Banks declined to lend him money to cover bonding obligations, Copeland said.
Thor eventually received a “sizable loan” with warrant options from the Minneapolis venture capital firm Milestone Growth Fund. That financing helped the company grow.
Copeland praised Milestone Growth and its then-CEO Esperanza Guerrero Anderson. “She made me the loan when the bank wouldn’t. My own advisers were saying, ‘Why would anybody give you a loan?’ I didn’t have the financial resources to go after the bigger bonding or to hire the people I needed. Esperanza believed in me.”
By 1997, Thor had $6 million in revenue and scores of workers on the payroll.
By 2015, projects spanned seven states, the company had revenue of $150 million.
The firm won contracts on some of the Twin Cities’ most visible construction projects: Xcel Energy Center in St. Paul, U.S. Bank Stadium and TCF Stadium (now Huntington Bank Stadium) in Minneapolis and several Super Target stores. It relocated the American International Birkebeiner Bridge from Hayward, Wis., to Minneapolis.
The company helped set up Minneapolis for the Super Bowl in 2018.
Copeland, who was briefly married to Minneapolis developer Roxanne Givens, was hailed as a champion of North Minneapolis, where Thor Construction built the $36 million Regional Acceleration Center (RAC) and parking lots in 2018 on the corner of Plymouth and Penn Avenues.
The project signaled good jobs and an improving economy in the area. Copeland and Thor CEO Ravi Norman moved the company’s headquarters into part of the building that was to be a small-business incubator with several other tenants, including the minority small business assistance firm MEDA.
Former Gov.
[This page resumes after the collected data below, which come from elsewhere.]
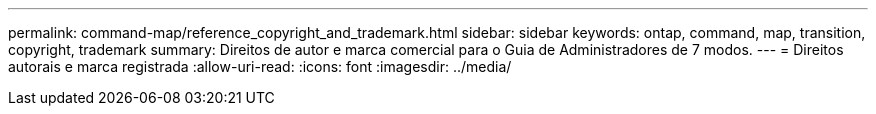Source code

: ---
permalink: command-map/reference_copyright_and_trademark.html 
sidebar: sidebar 
keywords: ontap, command, map, transition, copyright, trademark 
summary: Direitos de autor e marca comercial para o Guia de Administradores de 7 modos. 
---
= Direitos autorais e marca registrada
:allow-uri-read: 
:icons: font
:imagesdir: ../media/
Mark Dayton, city and county officials and business leaders stood with him to cheer RAC’s grand opening in 2018.
The cheering wouldn’t last.
Four months later, Thor’s longtime lender, Sunrise Banks, shocked the city when it sued Thor and Copeland in January 2019, demanding the repayment of a $3 million loan that Sunrise claimed was in default.
Copeland said at the time that he had been close to getting new financing when the lawsuit came, followed by several others.
Thor Construction shut its doors for good in April 2019. Copeland filed for personal bankruptcy and gave up his co-ownership stake of Copeland Truc-King in Fridley, saving the jobs of 90 workers there.
Eventually, Target Corp. paid off Thor’s payroll obligations. Target, U.S. Bank, Old National Bank and LISC stepped in to buy the RAC building. And a deal was struck to wipe out Thor’s equity stake in the project.
The financial upheaval and a rash of health problems took their toll on Copeland, who had previously beaten prostate cancer, friends said. In August, he was diagnosed with terminal stomach cancer and given six months to live.
Copeland married his longtime girlfriend Cassie Block last year.
“He was definitely a character. Richard liked a really good laugh,” Block Copeland said. “Richard was very adventurous and we liked to do things and not plan them out. Live in the moment. Those moments will be sadly missed.”
Besides his wife, the Minneapolis native is survived by sisters Melinda, Pamela and Jolayne, seven children and six grandchildren. A service will be held Thursday at 11:30 a.m. at Progressive Baptist Church in St. Paul.